* About this exercise: All of the data that follows should be output again without any alteration.
Material for this exercise below:
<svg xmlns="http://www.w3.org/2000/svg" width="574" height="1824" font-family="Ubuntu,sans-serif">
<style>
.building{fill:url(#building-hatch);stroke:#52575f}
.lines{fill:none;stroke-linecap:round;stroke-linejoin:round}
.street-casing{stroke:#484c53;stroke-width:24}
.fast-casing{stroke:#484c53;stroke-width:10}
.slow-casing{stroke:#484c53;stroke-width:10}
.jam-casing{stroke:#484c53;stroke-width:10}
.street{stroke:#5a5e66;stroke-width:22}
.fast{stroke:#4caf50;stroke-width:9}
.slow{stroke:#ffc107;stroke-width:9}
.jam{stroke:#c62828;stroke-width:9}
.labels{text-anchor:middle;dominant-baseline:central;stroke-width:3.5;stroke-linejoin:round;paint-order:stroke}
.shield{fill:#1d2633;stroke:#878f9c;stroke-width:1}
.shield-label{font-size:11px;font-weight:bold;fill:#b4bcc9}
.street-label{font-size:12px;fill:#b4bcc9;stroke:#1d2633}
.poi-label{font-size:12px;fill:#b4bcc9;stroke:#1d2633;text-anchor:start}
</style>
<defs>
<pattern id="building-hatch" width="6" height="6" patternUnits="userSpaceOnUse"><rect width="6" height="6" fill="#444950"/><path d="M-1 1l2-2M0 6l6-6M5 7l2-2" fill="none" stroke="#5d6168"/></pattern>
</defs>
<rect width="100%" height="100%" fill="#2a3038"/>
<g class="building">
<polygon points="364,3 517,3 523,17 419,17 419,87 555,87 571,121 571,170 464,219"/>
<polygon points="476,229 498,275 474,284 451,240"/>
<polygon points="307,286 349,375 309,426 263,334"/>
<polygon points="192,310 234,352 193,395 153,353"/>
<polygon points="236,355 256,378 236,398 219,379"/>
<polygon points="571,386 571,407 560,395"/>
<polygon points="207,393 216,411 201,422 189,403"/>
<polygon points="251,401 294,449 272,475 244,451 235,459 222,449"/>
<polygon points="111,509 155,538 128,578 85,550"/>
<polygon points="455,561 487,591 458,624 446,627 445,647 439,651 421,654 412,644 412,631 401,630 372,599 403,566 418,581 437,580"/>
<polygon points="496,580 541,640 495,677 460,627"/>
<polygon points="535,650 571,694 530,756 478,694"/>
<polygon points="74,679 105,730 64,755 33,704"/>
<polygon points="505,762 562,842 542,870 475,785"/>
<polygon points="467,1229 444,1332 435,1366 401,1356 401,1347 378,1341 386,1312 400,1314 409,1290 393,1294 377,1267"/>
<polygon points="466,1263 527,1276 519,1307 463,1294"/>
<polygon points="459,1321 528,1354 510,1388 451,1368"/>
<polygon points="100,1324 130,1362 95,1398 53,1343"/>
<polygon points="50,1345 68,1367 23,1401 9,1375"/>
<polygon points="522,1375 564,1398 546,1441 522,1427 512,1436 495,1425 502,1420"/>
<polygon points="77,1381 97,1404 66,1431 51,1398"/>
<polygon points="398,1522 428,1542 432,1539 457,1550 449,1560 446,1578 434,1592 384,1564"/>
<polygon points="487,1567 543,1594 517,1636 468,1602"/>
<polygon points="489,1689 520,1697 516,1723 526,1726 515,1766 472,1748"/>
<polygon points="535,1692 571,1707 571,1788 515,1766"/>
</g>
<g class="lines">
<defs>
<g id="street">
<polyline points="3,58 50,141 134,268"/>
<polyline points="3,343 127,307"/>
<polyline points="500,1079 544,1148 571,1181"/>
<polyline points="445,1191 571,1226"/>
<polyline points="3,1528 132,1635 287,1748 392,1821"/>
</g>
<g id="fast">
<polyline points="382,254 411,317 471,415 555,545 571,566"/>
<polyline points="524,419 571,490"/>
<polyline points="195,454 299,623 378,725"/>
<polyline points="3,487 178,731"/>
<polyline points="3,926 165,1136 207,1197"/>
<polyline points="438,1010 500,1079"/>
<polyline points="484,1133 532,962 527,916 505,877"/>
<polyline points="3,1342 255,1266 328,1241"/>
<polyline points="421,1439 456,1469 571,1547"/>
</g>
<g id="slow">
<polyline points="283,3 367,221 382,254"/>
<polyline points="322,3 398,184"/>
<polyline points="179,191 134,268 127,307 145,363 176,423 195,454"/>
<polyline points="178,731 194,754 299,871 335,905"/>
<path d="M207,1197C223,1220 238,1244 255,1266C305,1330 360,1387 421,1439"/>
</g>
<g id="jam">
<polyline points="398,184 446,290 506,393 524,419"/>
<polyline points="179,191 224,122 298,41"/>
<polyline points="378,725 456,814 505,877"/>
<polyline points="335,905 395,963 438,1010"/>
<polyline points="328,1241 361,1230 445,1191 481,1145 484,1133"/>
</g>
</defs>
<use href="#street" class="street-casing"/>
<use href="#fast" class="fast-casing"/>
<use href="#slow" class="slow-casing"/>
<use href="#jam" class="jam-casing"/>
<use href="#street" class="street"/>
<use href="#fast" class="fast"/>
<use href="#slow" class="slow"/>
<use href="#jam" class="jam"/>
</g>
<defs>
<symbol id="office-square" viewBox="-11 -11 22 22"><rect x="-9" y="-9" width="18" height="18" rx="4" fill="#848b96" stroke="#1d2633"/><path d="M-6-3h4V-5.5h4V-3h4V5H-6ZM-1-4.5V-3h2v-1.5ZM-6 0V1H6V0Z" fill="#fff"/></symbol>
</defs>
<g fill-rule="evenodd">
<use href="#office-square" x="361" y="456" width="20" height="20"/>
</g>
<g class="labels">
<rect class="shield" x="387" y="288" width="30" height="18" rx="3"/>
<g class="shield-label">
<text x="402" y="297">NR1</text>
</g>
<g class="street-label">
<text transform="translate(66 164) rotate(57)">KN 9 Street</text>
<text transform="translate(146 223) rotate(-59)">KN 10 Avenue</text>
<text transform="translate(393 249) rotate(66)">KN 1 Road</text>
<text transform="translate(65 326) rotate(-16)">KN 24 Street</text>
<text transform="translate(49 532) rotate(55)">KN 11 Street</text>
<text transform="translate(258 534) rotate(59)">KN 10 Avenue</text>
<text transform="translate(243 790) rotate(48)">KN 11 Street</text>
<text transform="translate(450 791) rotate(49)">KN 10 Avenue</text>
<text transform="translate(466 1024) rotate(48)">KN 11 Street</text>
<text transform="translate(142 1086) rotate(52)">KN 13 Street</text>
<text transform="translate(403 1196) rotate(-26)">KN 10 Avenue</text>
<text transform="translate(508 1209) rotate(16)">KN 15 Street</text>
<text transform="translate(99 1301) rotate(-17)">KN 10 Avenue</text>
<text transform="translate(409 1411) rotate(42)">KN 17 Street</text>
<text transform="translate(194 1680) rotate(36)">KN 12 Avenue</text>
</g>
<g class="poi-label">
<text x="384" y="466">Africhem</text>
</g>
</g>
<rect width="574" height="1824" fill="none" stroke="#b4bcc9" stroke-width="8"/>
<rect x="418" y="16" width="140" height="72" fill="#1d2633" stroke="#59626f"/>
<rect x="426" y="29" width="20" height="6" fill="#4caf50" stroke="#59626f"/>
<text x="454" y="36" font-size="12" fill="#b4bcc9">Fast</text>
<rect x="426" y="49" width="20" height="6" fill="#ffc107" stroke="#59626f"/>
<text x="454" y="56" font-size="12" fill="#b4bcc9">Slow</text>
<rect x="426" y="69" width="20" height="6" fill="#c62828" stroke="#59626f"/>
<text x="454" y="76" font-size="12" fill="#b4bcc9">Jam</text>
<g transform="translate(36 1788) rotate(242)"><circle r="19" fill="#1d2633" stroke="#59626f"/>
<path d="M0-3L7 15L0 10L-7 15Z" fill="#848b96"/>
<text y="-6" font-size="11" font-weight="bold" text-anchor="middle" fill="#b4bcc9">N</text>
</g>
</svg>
End of Material for this exercise.
* Answer space:
<svg xmlns="http://www.w3.org/2000/svg" width="574" height="1824" font-family="Ubuntu,sans-serif">
<style>
.building{fill:url(#building-hatch);stroke:#52575f}
.lines{fill:none;stroke-linecap:round;stroke-linejoin:round}
.street-casing{stroke:#484c53;stroke-width:24}
.fast-casing{stroke:#484c53;stroke-width:10}
.slow-casing{stroke:#484c53;stroke-width:10}
.jam-casing{stroke:#484c53;stroke-width:10}
.street{stroke:#5a5e66;stroke-width:22}
.fast{stroke:#4caf50;stroke-width:9}
.slow{stroke:#ffc107;stroke-width:9}
.jam{stroke:#c62828;stroke-width:9}
.labels{text-anchor:middle;dominant-baseline:central;stroke-width:3.5;stroke-linejoin:round;paint-order:stroke}
.shield{fill:#1d2633;stroke:#878f9c;stroke-width:1}
.shield-label{font-size:11px;font-weight:bold;fill:#b4bcc9}
.street-label{font-size:12px;fill:#b4bcc9;stroke:#1d2633}
.poi-label{font-size:12px;fill:#b4bcc9;stroke:#1d2633;text-anchor:start}
</style>
<defs>
<pattern id="building-hatch" width="6" height="6" patternUnits="userSpaceOnUse"><rect width="6" height="6" fill="#444950"/><path d="M-1 1l2-2M0 6l6-6M5 7l2-2" fill="none" stroke="#5d6168"/></pattern>
</defs>
<rect width="100%" height="100%" fill="#2a3038"/>
<g class="building">
<polygon points="364,3 517,3 523,17 419,17 419,87 555,87 571,121 571,170 464,219"/>
<polygon points="476,229 498,275 474,284 451,240"/>
<polygon points="307,286 349,375 309,426 263,334"/>
<polygon points="192,310 234,352 193,395 153,353"/>
<polygon points="236,355 256,378 236,398 219,379"/>
<polygon points="571,386 571,407 560,395"/>
<polygon points="207,393 216,411 201,422 189,403"/>
<polygon points="251,401 294,449 272,475 244,451 235,459 222,449"/>
<polygon points="111,509 155,538 128,578 85,550"/>
<polygon points="455,561 487,591 458,624 446,627 445,647 439,651 421,654 412,644 412,631 401,630 372,599 403,566 418,581 437,580"/>
<polygon points="496,580 541,640 495,677 460,627"/>
<polygon points="535,650 571,694 530,756 478,694"/>
<polygon points="74,679 105,730 64,755 33,704"/>
<polygon points="505,762 562,842 542,870 475,785"/>
<polygon points="467,1229 444,1332 435,1366 401,1356 401,1347 378,1341 386,1312 400,1314 409,1290 393,1294 377,1267"/>
<polygon points="466,1263 527,1276 519,1307 463,1294"/>
<polygon points="459,1321 528,1354 510,1388 451,1368"/>
<polygon points="100,1324 130,1362 95,1398 53,1343"/>
<polygon points="50,1345 68,1367 23,1401 9,1375"/>
<polygon points="522,1375 564,1398 546,1441 522,1427 512,1436 495,1425 502,1420"/>
<polygon points="77,1381 97,1404 66,1431 51,1398"/>
<polygon points="398,1522 428,1542 432,1539 457,1550 449,1560 446,1578 434,1592 384,1564"/>
<polygon points="487,1567 543,1594 517,1636 468,1602"/>
<polygon points="489,1689 520,1697 516,1723 526,1726 515,1766 472,1748"/>
<polygon points="535,1692 571,1707 571,1788 515,1766"/>
</g>
<g class="lines">
<defs>
<g id="street">
<polyline points="3,58 50,141 134,268"/>
<polyline points="3,343 127,307"/>
<polyline points="500,1079 544,1148 571,1181"/>
<polyline points="445,1191 571,1226"/>
<polyline points="3,1528 132,1635 287,1748 392,1821"/>
</g>
<g id="fast">
<polyline points="382,254 411,317 471,415 555,545 571,566"/>
<polyline points="524,419 571,490"/>
<polyline points="195,454 299,623 378,725"/>
<polyline points="3,487 178,731"/>
<polyline points="3,926 165,1136 207,1197"/>
<polyline points="438,1010 500,1079"/>
<polyline points="484,1133 532,962 527,916 505,877"/>
<polyline points="3,1342 255,1266 328,1241"/>
<polyline points="421,1439 456,1469 571,1547"/>
</g>
<g id="slow">
<polyline points="283,3 367,221 382,254"/>
<polyline points="322,3 398,184"/>
<polyline points="179,191 134,268 127,307 145,363 176,423 195,454"/>
<polyline points="178,731 194,754 299,871 335,905"/>
<path d="M207,1197C223,1220 238,1244 255,1266C305,1330 360,1387 421,1439"/>
</g>
<g id="jam">
<polyline points="398,184 446,290 506,393 524,419"/>
<polyline points="179,191 224,122 298,41"/>
<polyline points="378,725 456,814 505,877"/>
<polyline points="335,905 395,963 438,1010"/>
<polyline points="328,1241 361,1230 445,1191 481,1145 484,1133"/>
</g>
</defs>
<use href="#street" class="street-casing"/>
<use href="#fast" class="fast-casing"/>
<use href="#slow" class="slow-casing"/>
<use href="#jam" class="jam-casing"/>
<use href="#street" class="street"/>
<use href="#fast" class="fast"/>
<use href="#slow" class="slow"/>
<use href="#jam" class="jam"/>
</g>
<defs>
<symbol id="office-square" viewBox="-11 -11 22 22"><rect x="-9" y="-9" width="18" height="18" rx="4" fill="#848b96" stroke="#1d2633"/><path d="M-6-3h4V-5.5h4V-3h4V5H-6ZM-1-4.5V-3h2v-1.5ZM-6 0V1H6V0Z" fill="#fff"/></symbol>
</defs>
<g fill-rule="evenodd">
<use href="#office-square" x="361" y="456" width="20" height="20"/>
</g>
<g class="labels">
<rect class="shield" x="387" y="288" width="30" height="18" rx="3"/>
<g class="shield-label">
<text x="402" y="297">NR1</text>
</g>
<g class="street-label">
<text transform="translate(66 164) rotate(57)">KN 9 Street</text>
<text transform="translate(146 223) rotate(-59)">KN 10 Avenue</text>
<text transform="translate(393 249) rotate(66)">KN 1 Road</text>
<text transform="translate(65 326) rotate(-16)">KN 24 Street</text>
<text transform="translate(49 532) rotate(55)">KN 11 Street</text>
<text transform="translate(258 534) rotate(59)">KN 10 Avenue</text>
<text transform="translate(243 790) rotate(48)">KN 11 Street</text>
<text transform="translate(450 791) rotate(49)">KN 10 Avenue</text>
<text transform="translate(466 1024) rotate(48)">KN 11 Street</text>
<text transform="translate(142 1086) rotate(52)">KN 13 Street</text>
<text transform="translate(403 1196) rotate(-26)">KN 10 Avenue</text>
<text transform="translate(508 1209) rotate(16)">KN 15 Street</text>
<text transform="translate(99 1301) rotate(-17)">KN 10 Avenue</text>
<text transform="translate(409 1411) rotate(42)">KN 17 Street</text>
<text transform="translate(194 1680) rotate(36)">KN 12 Avenue</text>
</g>
<g class="poi-label">
<text x="384" y="466">Africhem</text>
</g>
</g>
<rect width="574" height="1824" fill="none" stroke="#b4bcc9" stroke-width="8"/>
<rect x="418" y="16" width="140" height="72" fill="#1d2633" stroke="#59626f"/>
<rect x="426" y="29" width="20" height="6" fill="#4caf50" stroke="#59626f"/>
<text x="454" y="36" font-size="12" fill="#b4bcc9">Fast</text>
<rect x="426" y="49" width="20" height="6" fill="#ffc107" stroke="#59626f"/>
<text x="454" y="56" font-size="12" fill="#b4bcc9">Slow</text>
<rect x="426" y="69" width="20" height="6" fill="#c62828" stroke="#59626f"/>
<text x="454" y="76" font-size="12" fill="#b4bcc9">Jam</text>
<g transform="translate(36 1788) rotate(242)"><circle r="19" fill="#1d2633" stroke="#59626f"/>
<path d="M0-3L7 15L0 10L-7 15Z" fill="#848b96"/>
<text y="-6" font-size="11" font-weight="bold" text-anchor="middle" fill="#b4bcc9">N</text>
</g>
</svg>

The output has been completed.